Началось дознание, и выяснилось: Санька унес табачку из корыта деда, покуривал в шалаше и заронил искру.
— Он так и заимку спалит, не моргнет! — шумела бабушка, но шумела уж как-то негрозно, на исходе, должно быть, из-за курицы смягчилось ее сердце, может, и перекипела гневом внутри себя. Словом, она сказала деду, чтоб Санька не прятался больше, ночевал бы дома, и унеслась в село — дел у нее там много накопилось.
Дел у нее, конечно, всегда по горло, однако же главная забота — что без нее в селе, как без командира на войне — разброд, смятение, неразбериха, все сбилось с шагу, и надо направлять скорее строй и дисциплину.

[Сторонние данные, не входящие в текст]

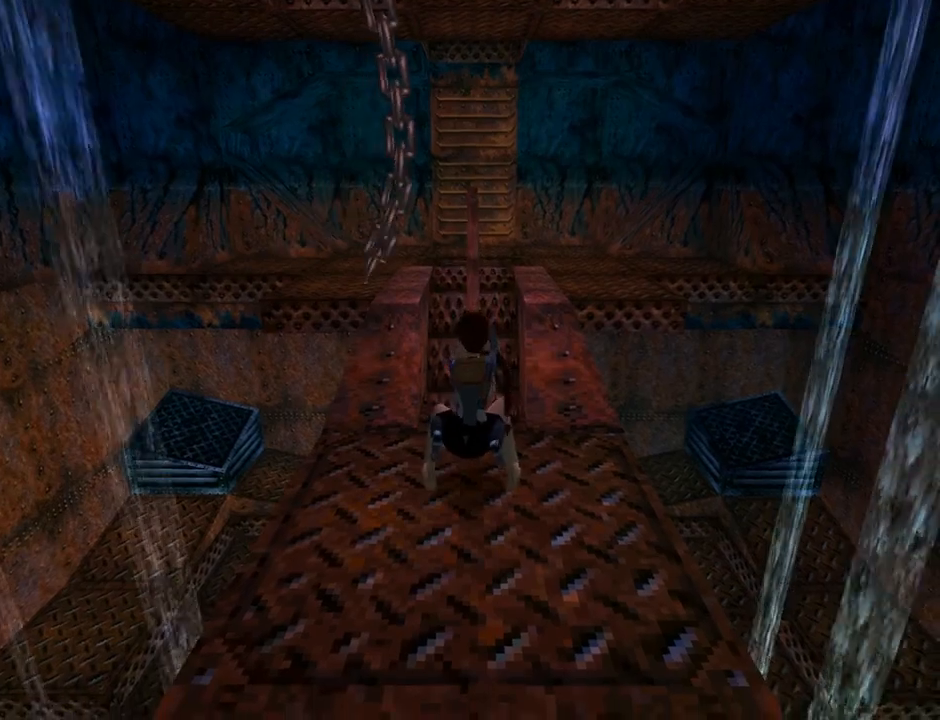
{"buttons": ["CROSS"], "left_stick": "center", "events": []}
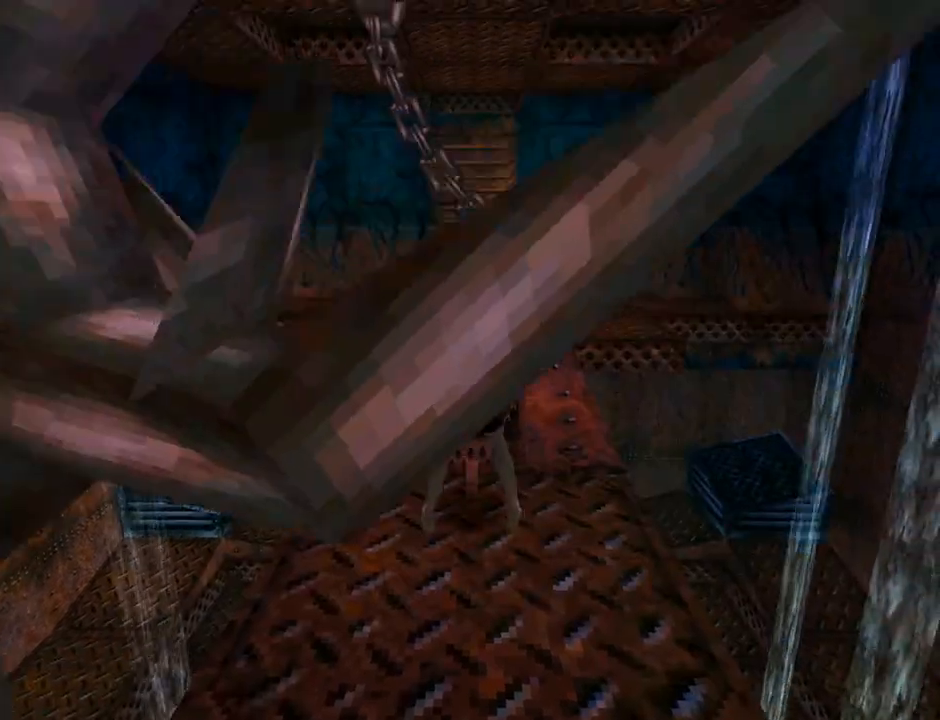
{"buttons": ["CROSS"], "left_stick": "center", "events": []}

От тишины ли, от того ли, что бабушка наладила замирение с Санькой, я уснул и проснулся на закате дня, весь светлый и облегченный, свалился с печи вниз и чуть не вскрикнул. В той самой кринке с отбитым краем полыхал огромный букет алых горных саранок с загнутыми лепестками.
Лето! Совсем уж полное лето пришло!
У притолоки стоял Санька, на пол слюной циркал в дырку меж зубов. Он жевал серу, и слюны накопилось у него много.
— Откусить серы?
— Откуси.
Санька откусил шматок лиственничной серы. Я тоже принялся жевать ее с прищелком.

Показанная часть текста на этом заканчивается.